Relationship between normal aging and neurodegenerative diseases
Together, the results indicate that the age-related decrease in synaptic strength is mediated through the Ca2+-dependent enzyme pathways linked to LTP and LTD. Furthermore, the results are consistent with the idea that an enhancement of LTD-induction mechanisms with advanced age is associated with an early characteristic of age-related cognitive decline; forgetting of rapidly acquired hippocampal-dependent memory. The physiological and biochemical models suggest potential treatments that might ameliorate brain aging (Foster, 2006). Possible avenues include adjustment of Ca2+ influx, nootropic drugs that enhance synaptic transmission, and neuromodulators that indirectly influence Ca2+-dependent processes including steroids. Early intervention may be particularly important in decreasing oxidative damage, which may underlie the subsequent cascade of age-related events leading to Ca2+ dysregulation (Foster, 2006). Other avenues include correcting factors that might promote Ca2+ dysregulation such as age-related changes in hormonal function, specifically, decreased gonadal steroids (Foster, 2005) and increased glucocorticoids (Foster & Norris, 1997; Foster, 1999). In contrast, genetic or environmental factors may interact with normal aging to promote neurodegeneration. Thus, β-amyloid or fragments of the protein can disrupt Ca2+ homeostasis, synaptic plasticity, and memory in a manner analogous to normal aging and prior to the emergence of neurodegeneration. Altered amyloid processing associated with Alzheimer's disease may disrupt the ability of neuromodulators to regulate the AHP amplitude (Ohno et al., 2004). Finally, β-amyloid reduces NMDA receptor function and impairs LTP through enhanced CaN activity (Chen et al., 2002). As the disease progresses, increased expression of CaN inhibitory proteins may shift the balance of Ca2+ activated kinases/phosphatases to promote tau phosphorylation, neurodegeneration, and tangle formation (Ermak et al., 2001; Cook et al., 2005).
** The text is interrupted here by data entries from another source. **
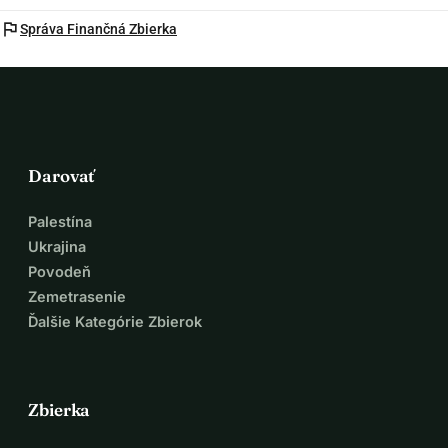
flag
Správa Finančná Zbierka
Darovať
Palestína
Ukrajina
Povodeň
Zemetrasenie
Ďalšie Kategórie Zbierok
Zbierka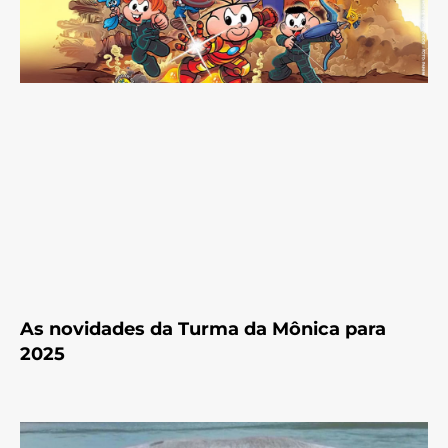
As novidades da Turma da Mônica para
2025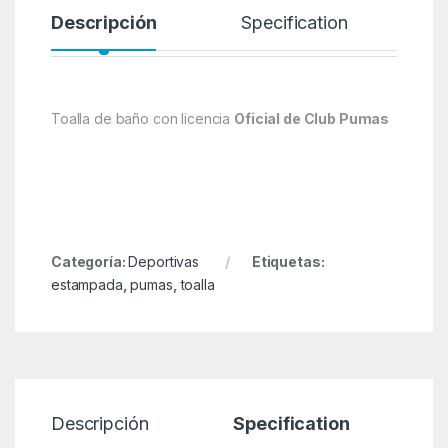
Descripción
Specification
Toalla de baño con licencia
Oficial de Club Pumas
Categoría:
Deportivas
Etiquetas:
estampada
,
pumas
,
toalla
Descripción
Specification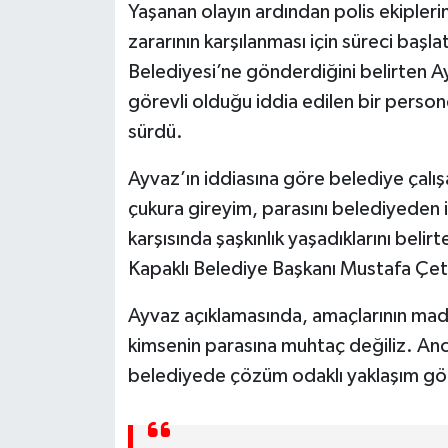
Yaşanan olayın ardından polis ekipler
zararının karşılanması için süreci başl
Belediyesi’ne gönderdiğini belirten 
görevli olduğu iddia edilen bir person
sürdü.
Ayvaz’ın iddiasına göre belediye çalış
çukura gireyim, parasını belediyeden i
karşısında şaşkınlık yaşadıklarını bel
Kapaklı Belediye Başkanı Mustafa Çet
Ayvaz açıklamasında, amaçlarının mad
kimsenin parasına muhtaç değiliz. An
belediyede çözüm odaklı yaklaşım gö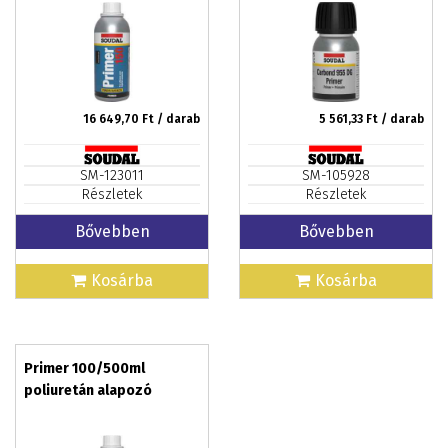
16 649,70
Ft / darab
5 561,33
Ft / darab
SM-123011
SM-105928
Részletek
Részletek
Bővebben
Bővebben
Kosárba
Kosárba
Primer 100/500ml
poliuretán alapozó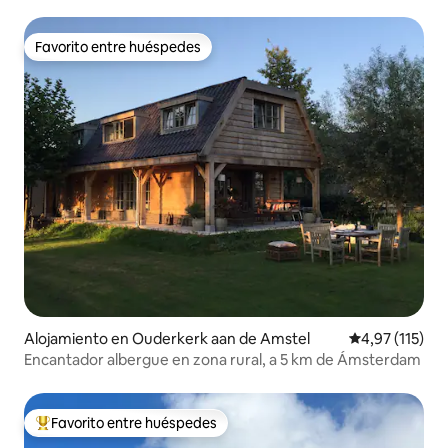
Favorito entre huéspedes
Favorito entre huéspedes
Alojamiento en Ouderkerk aan de Amstel
Calificación p
4,97 (115)
Encantador albergue en zona rural, a 5 km de Ámsterdam
Favorito entre huéspedes
Favorito entre los huéspedes más destacados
The level of intracellular Ca2+ plays a central role in normal and pathological signaling within and between neurons. These processes involve a cascade of events for locally raising and lowering cytosolic Ca2+. As the mechanisms for Ca2+ dysregulation are illuminated, hypotheses concerning Ca2+ homeostasis and brain aging have been modified. The idea that senescence is due to pervasive cell loss associated with elevated resting Ca2+ has been replaced by concepts concerning changes in local Ca2+ levels due to neural activity. A shift in the relative contribution of various Ca2+ sources may provide an early marker that correlates with a rise in oxidative stress. Subsequently, changes in physiological activity including cell excitability and synaptic plasticity may be associated with benign cognitive decline such as increased forgetfulness. Over time, the shift in Ca2+ signaling pathways may have an influence on synaptic connectivity. Finally, disease states or injury may interact with age-related Ca2+ dysregulation, increasing the extent of Ca2+ dysregulation, and ultimately contributing to neurodegenerative processes.